Jeremias Gotthelf hat sie in seiner berühmten Novelle Die schwarze Spinne erwähnt; und geheimnisumrankt ist sie noch immer: die mächtige Erdburg Münnenberg in der Gemeinde Lützelflüh.

Die Burgstelle liegt auf einem nach Süden geneigten steilen, bewaldeten Grat nördlich von Grünenmatt und in nächster Nähe des im SW gelegenen Weilers Flüelen. Vom Burgplateau sieht man hinüber zu dem östlich gelegenen Schloß Trachselwald und selbstverständlich nach Sumiswald.

Münnenberg ist in die alte Landvermessung eingebunden: Zur Burg Bärhegen auf dem Bärhegenknubel im NNE von Wasen führt eine Linie des Sonnenaufgangs zur Zeit der Sommersonnenwende. – Und Trachselwald liegt mit Münnenberg auf einer Horizontale.

Die Wehranlage besteht zuerst aus einem ovalen Burghügel mit nord-südlicher Ausrichtung. Dieser hat auf der Südseite ein ausgeprägtes unteres Plateau mit einer Spitze gegen SE. Gegen N ist der Burghügel gegenüber dem Graben um ca. 12 m überhöht, im S sogar ca. 18 m.

Auf halber Höhe hat der Burghügel im N und W einen kleinen Absatz mit einem Randwulst oder kleinen Wall. - Es war dies der Zugangsweg.

┄┄┄┄┄┄┄┄┄┄┄┄┄┄┄┄┄┄┄┄

**Aufgaben und Übungen:**
(a) Beantworte diese Fragen zum Text über die Erdburg Münnenberg:
(i) In welcher Gemeinde liegt die Erdburg?
(ii) Welches Schloss sieht man vom Burgplateau aus im Osten?
(iii) Um wie viel ist der Burghügel im Süden gegenüber dem Graben überhöht?
(b) Führe den Text über die Erdburg Münnenberg nach seinem letzten Satz weiter.
Die Zeilen danach sind eigenständiges Material und gehören nicht zum Text über die Erdburg Münnenberg.

┄┄┄┄┄┄┄┄┄┄┄┄┄┄┄┄┄┄┄┄

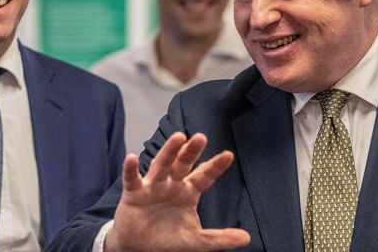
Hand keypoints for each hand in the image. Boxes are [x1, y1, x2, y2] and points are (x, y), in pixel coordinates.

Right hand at [104, 132, 249, 251]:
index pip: (204, 176)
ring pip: (161, 165)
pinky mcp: (134, 193)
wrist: (139, 248)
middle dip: (191, 151)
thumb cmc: (167, 240)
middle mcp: (171, 184)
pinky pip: (132, 178)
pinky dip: (130, 168)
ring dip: (169, 151)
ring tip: (178, 137)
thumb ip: (219, 238)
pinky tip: (132, 157)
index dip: (215, 166)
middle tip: (201, 137)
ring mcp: (152, 186)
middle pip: (183, 164)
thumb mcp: (196, 241)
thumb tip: (246, 238)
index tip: (228, 155)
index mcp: (188, 192)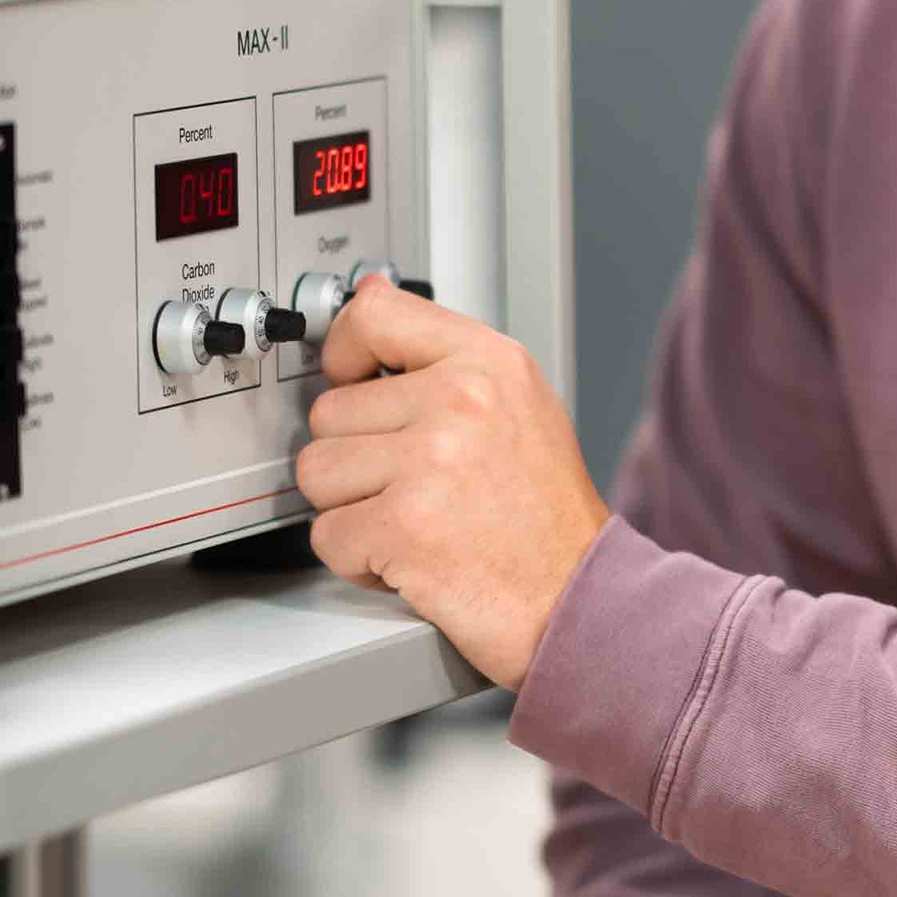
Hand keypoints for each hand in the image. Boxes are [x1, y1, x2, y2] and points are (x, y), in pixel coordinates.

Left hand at [295, 275, 608, 688]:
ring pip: (317, 472)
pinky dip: (358, 559)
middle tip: (416, 484)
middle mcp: (460, 399)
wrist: (578, 596)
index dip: (344, 349)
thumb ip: (445, 355)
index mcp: (489, 361)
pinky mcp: (403, 526)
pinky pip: (326, 535)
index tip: (347, 373)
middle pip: (331, 410)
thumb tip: (371, 301)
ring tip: (413, 518)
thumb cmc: (548, 511)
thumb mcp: (518, 402)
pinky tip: (411, 556)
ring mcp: (430, 461)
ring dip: (351, 508)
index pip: (376, 315)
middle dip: (357, 457)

┄┄┄┄┄┄┄┄┄┄┄┄┄┄┄┄┄┄┄┄

**Lösungen:**
(a)
(i) In Lützelflüh.
(ii) Schloss Trachselwald.
(iii) Um ca. 18 m.

(b)
Am nördlichen Ende auf der Kuppe des Burghügels deutet ein rundes Loch den alten Sod an.

Gegen Norden trennte ehemals ein heute grösstenteils zugeschütteter Halsgraben die Burganlage vom Grat.

Gegen Süden hat sich ein Abschnittsgraben mit einem Wall erhalten.

Gegen Osten machte der steile Abhang einen Schutz des Burghügels überflüssig.

Vom Weiler Flüelen her, im Süden, hat sich ein ausgeprägter Hohlweg erhalten.

Die Anlage läßt klar erkennen, daß ein Weg von Norden nach Süden durch die Burganlage geführt wurde. Der Weg, der im Westen längs dem Fuss des Burghügels entlang führt, hat an seiner westlichen Aussenseite an drei Stellen Randwülste oder kleine Wälle. - Ein durchgehender Flankenwall, der später an zwei Stellen unterbrochen worden wäre, lässt sich nicht beweisen.

Ferner fallen auf der Westflanke der Burganlage mehrere Rinnen oder Runsen auf. - Sie könnten der Drainage gedient haben.

Mauerspuren sind auf dem Burghügel nirgends zu finden. Münnenberg war eine reine Erdburg.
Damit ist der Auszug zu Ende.